### Raw data
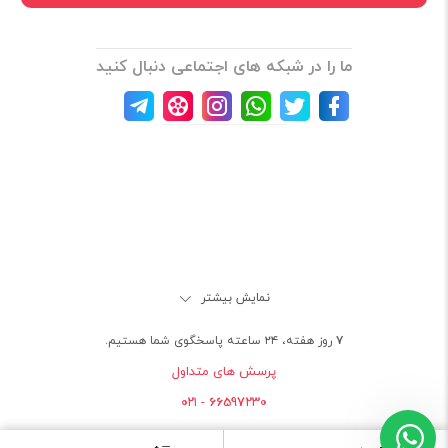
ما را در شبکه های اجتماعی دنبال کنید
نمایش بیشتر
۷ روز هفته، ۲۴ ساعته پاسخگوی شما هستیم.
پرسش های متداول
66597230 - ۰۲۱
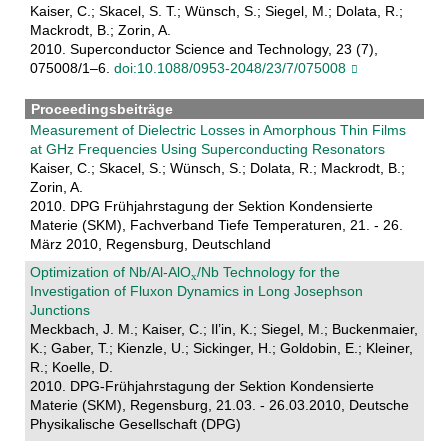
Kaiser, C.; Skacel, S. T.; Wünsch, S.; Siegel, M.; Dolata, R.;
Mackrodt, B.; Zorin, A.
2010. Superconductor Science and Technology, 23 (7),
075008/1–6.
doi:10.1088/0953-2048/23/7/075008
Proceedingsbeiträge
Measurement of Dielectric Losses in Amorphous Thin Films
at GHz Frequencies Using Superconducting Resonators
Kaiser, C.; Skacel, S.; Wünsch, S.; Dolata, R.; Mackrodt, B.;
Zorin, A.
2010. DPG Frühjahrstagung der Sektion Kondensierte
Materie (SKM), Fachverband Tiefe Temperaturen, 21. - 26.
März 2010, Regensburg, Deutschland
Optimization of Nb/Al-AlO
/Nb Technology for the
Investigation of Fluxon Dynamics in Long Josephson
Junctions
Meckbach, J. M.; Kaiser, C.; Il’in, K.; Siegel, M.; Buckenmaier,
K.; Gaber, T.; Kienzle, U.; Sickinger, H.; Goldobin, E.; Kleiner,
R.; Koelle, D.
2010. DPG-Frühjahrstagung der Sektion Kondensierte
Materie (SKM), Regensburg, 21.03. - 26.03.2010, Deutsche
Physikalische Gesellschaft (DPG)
######
### Raw data
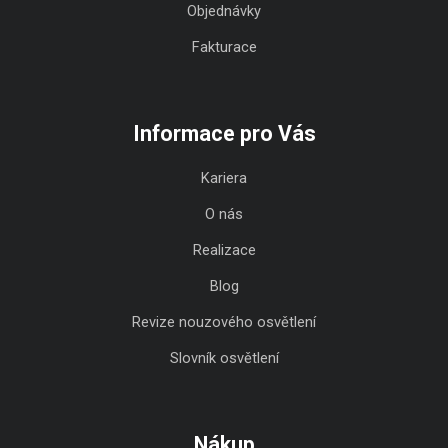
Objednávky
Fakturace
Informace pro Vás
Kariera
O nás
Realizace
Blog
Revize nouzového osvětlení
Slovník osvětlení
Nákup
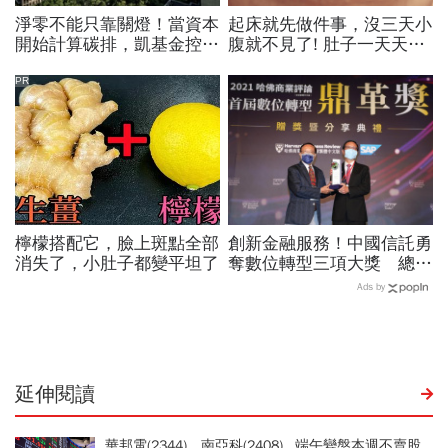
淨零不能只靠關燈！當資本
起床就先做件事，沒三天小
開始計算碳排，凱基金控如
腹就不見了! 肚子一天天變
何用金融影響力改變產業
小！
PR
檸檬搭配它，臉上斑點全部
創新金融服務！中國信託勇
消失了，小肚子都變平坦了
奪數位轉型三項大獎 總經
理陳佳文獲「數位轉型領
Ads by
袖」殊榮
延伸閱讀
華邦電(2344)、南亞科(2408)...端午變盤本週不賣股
######
What you need to do:
Which lines in the material above contain the string "Frühjahrstagung"? Select each of those lines and copy it out.

Solution:
2010. DPG Frühjahrstagung der Sektion Kondensierte
2010. DPG-Frühjahrstagung der Sektion Kondensierte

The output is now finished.